WHETHER you were the most enthusiastic Remain or Leave voter, you now share a common uncertainty about the future.

This applies to all parts of social and economic life, but it is particularly so in farming. It was good this week to see the UK farm unions confirming they will work together in the long negotiations to create a successor for the CAP and maintain access to EU markets.

Their approach is built around confidence in the short term – maintaining CAP commitments through to 2020 – and certainty for the long term, so that farmers can continue investing in their businesses.

These will be difficult negotiations, but in terms of the person calling the shots at Westminster, I was disappointed by the article the Defra minister, Andrea Leadsom, penned for The Scottish Farmer last week. This was a classic example of a document crafted to say all the right things, while actually saying nothing.

There was plenty of fluff, but no real fire; more importantly there was no commitment to recognise that in the UK, and every other major economy, farming cannot exist without support – unless borders are closed to imports and consumers forced to pay a lot more for their food.

There is also an obvious concern that pro-Brexit trade and agriculture minsters in the UK are so desperate to conclude trade deals that they will use access to the UK food market as a bargaining chip.

That this could happen was shown when the government sought to spin access to the United States market for UK lamb as a post-Brexit trade victory.

In reality, this was negotiated over some years by EU and US officials, and applies to other countries as well as the UK. It is understandable the government wants to show it can secure trade deals.

But farmers need to be aware of the risk that, if these are with South America, Canada, Australia, New Zealand or even the US, it would be tempting for officials to concede access to the food market. They would see this as a win-win to secure a deal and at the same time drive down food prices.

This is something the EU resisted and still does, but the stance of the UK is an unknown.

There have been attempts by some to sound the death knell of agriculture by claiming that UK farmers will face huge tariffs to access the EU-27 market when we are no longer a member. This is based on the tariffs imposed on other countries within the European Economic Area. However, there is a big difference between, for example, Norway and Switzerland, exporting food to the EU, and the UK situation. Neither of those countries are major food exporters, so the tariffs were irrelevant.

By contrast the UK is a big food trader, and that includes importing 40% of the needs of its 60m population. The Irish will still want to supply meat and dairy products, the Danish, Polish and Dutch bacon, the French dairy products and wine – this applies to just about every major agricultural economy in the EU-27.

They cannot afford to lose these markets by refusing the UK access to the post-EU single market or imposing big tariff barriers. The UK would simply respond with similar barriers and look elsewhere in the world for food supplies.

That is an agenda that would in fact suit Brexit advocates well, as it would accelerate the conclusion of trade deals.

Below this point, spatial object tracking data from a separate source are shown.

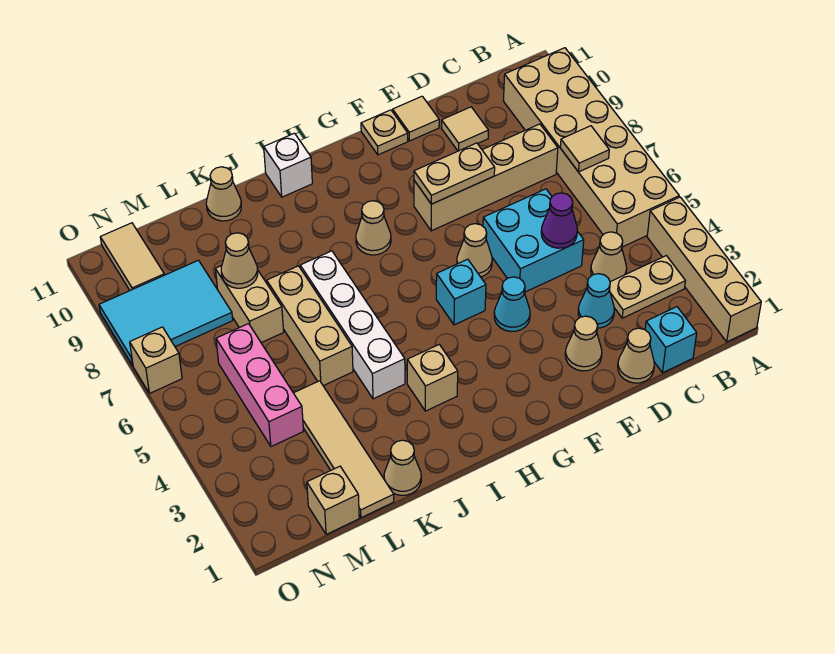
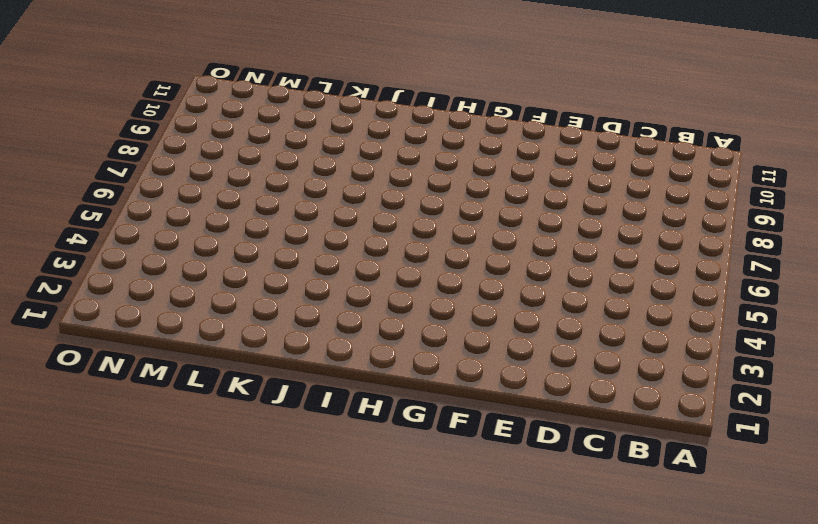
none -> tan 1x4 brick [647,197,761,342]
none -> tan 2x6 brick [504,48,679,247]
none -> tan 1x2 plate [609,256,685,318]
none -> cyan 1x1 brick [645,307,697,373]

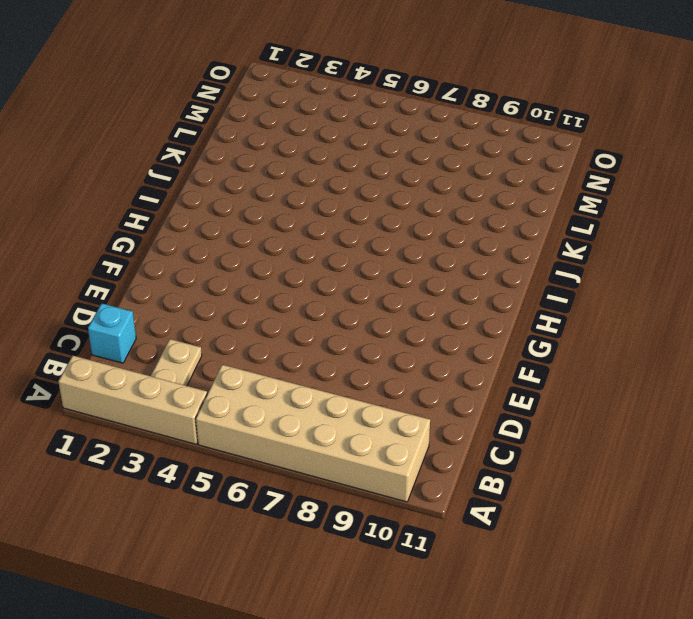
none -> tan 1x1 cone [591,232,627,282]
none -> tan 1x4 brick [414,124,558,231]
none -> tan 1x1 cone [618,328,654,383]
none -> cyan 1x1 cone [578,274,614,328]

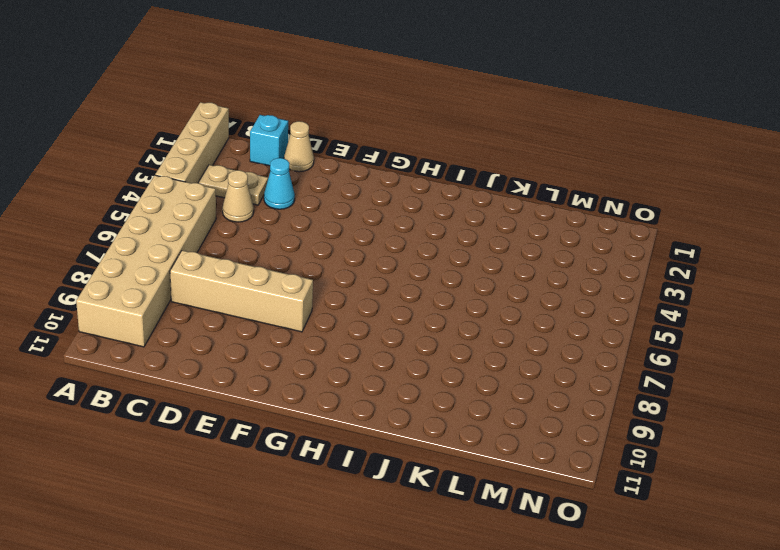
none -> cyan 2x2 brick [483,189,584,292]
none -> tan 1x1 tile [441,107,488,151]
none -> tan 1x1 cone [565,316,602,371]
none -> tan 1x1 tile [393,96,439,141]

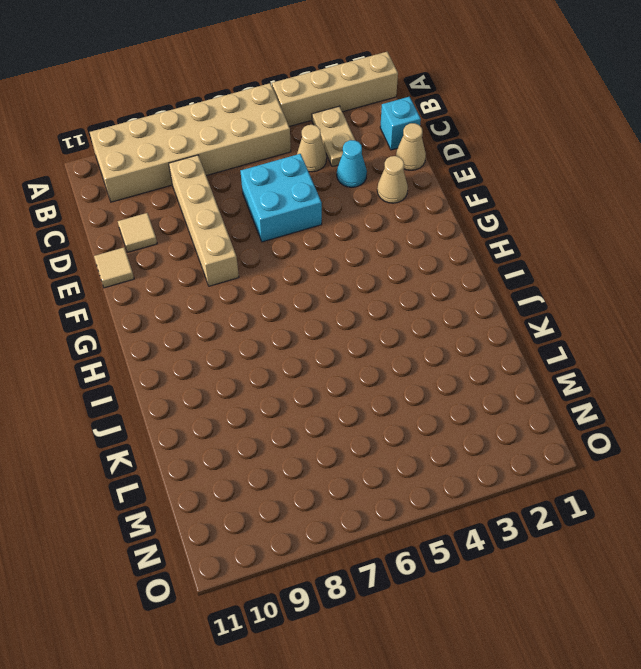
none -> cyan 1x1 cone [494,277,530,331]
none -> tan 1x1 cone [457,224,492,277]
none -> tan 1x1 plate [361,110,408,155]
none -> cyan 1x1 brick [436,259,486,325]

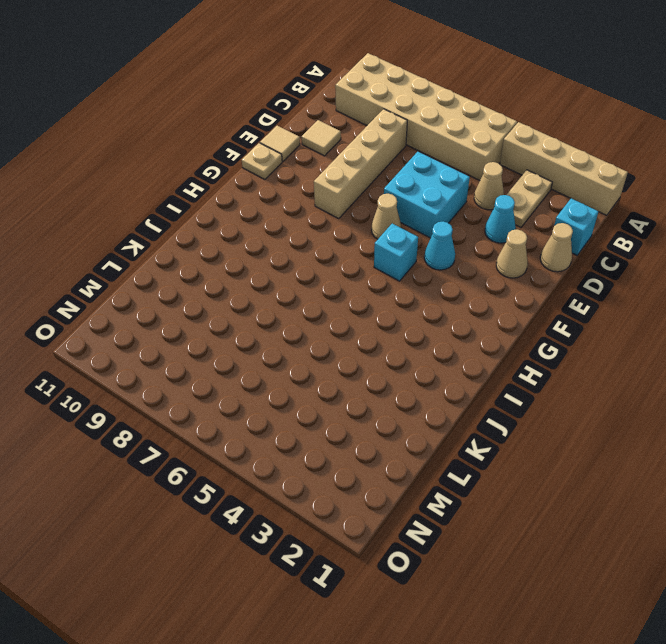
none -> tan 1x1 cone [356,201,391,255]
none -> tan 1x1 brick [407,344,458,411]
none -> white 1x1 brick [264,133,312,197]
none -> white 1x4 brick [300,251,405,399]

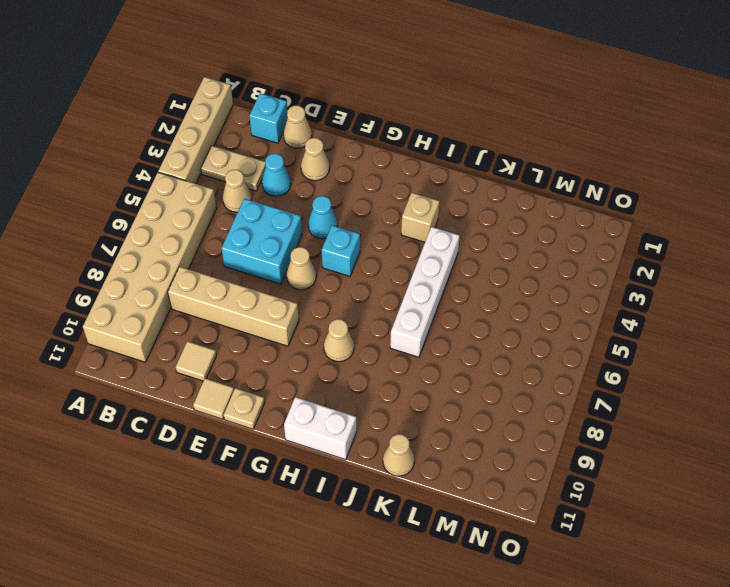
white 1x2 brick [284,397,356,460] -> white 1x1 brick [264,133,312,197]
none -> tan 1x1 cone [384,440,421,495]
none -> tan 1x3 brick [267,266,353,386]
none -> tan 1x4 tile [294,381,394,518]
none -> tan 1x2 brick [215,266,284,343]

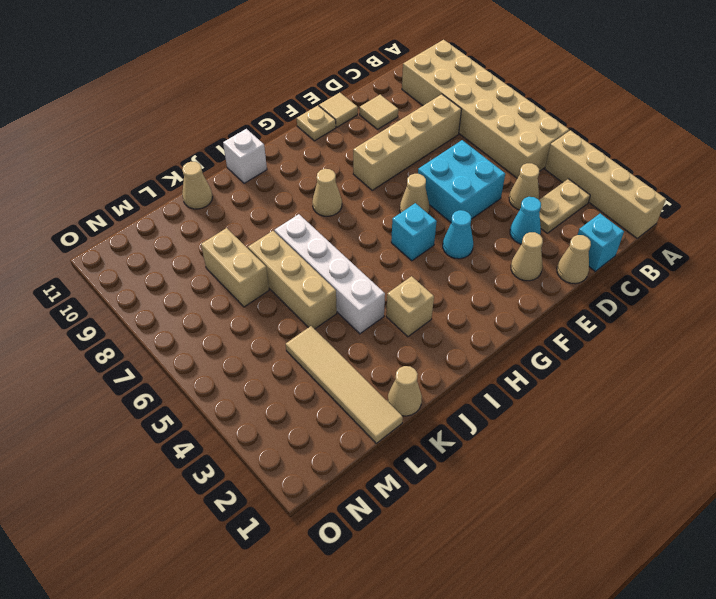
none -> tan 1x1 brick [307,466,359,535]
none -> pink 1x3 brick [216,324,303,447]
none -> cyan 2x3 tile [99,260,233,365]
none -> tan 1x2 tile [100,223,164,290]

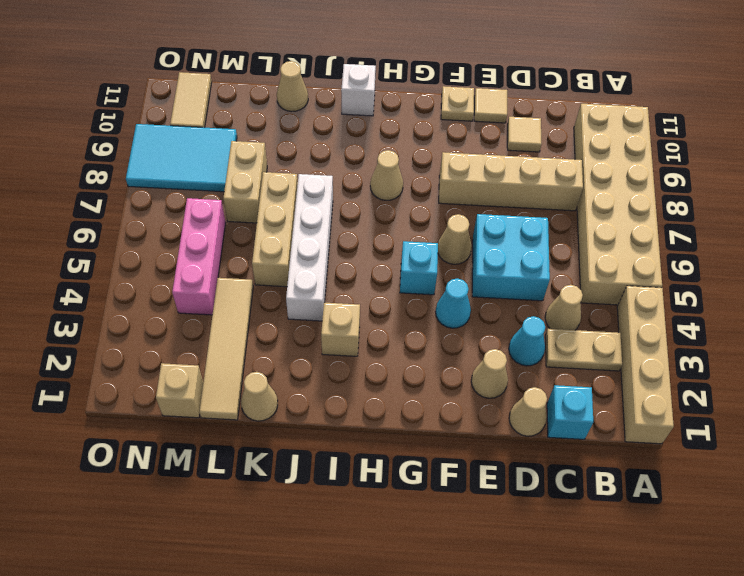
none -> tan 1x1 brick [130,327,182,394]
none -> tan 1x1 tile [560,126,609,172]
none -> purple 1x1 cone [541,193,577,248]
none -> tan 1x2 plate [414,143,495,204]

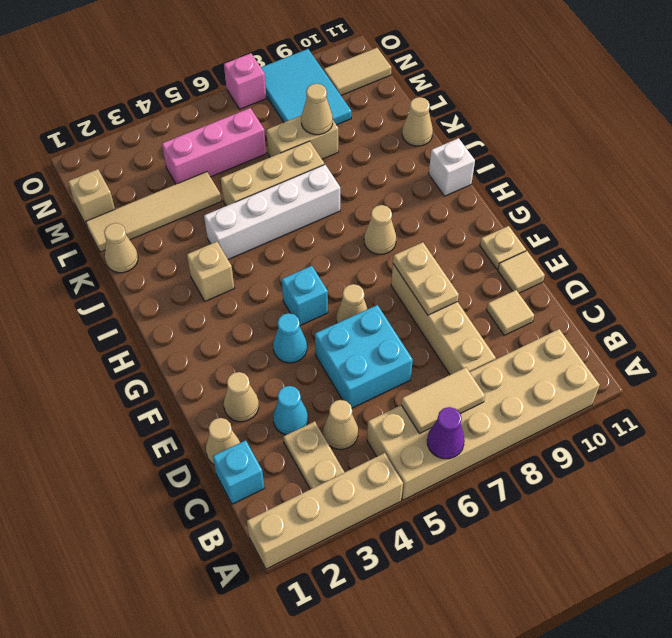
purple 1x1 cone [427,407,465,459] -> purple 1x1 cone moved to [541,193,577,248]
tan 1x2 tile [401,367,485,434] -> tan 1x1 tile [560,126,609,172]
pink 1x1 brick [224,53,266,109] -> tan 1x1 brick [130,327,182,394]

This underlines that the UK is not just another small country on the edge of Europe, such as Norway, that wants to have friendly dealings with the EU. The UK and European economies are interlinked, always have been and will remain so after the UK exits the EU.

People might see the appointment of the federalist former French minister, Michel Barnier, as the commissioner responsible for Brexit negotiations as a blow to our access to the single market. However, at the end of the day, cool heads will win out in the negotiation.

Talk of ridiculous tariff barriers being imposed on the UK food exports is simply wrong. When it comes to tariffs neither side is in a position to attack the other.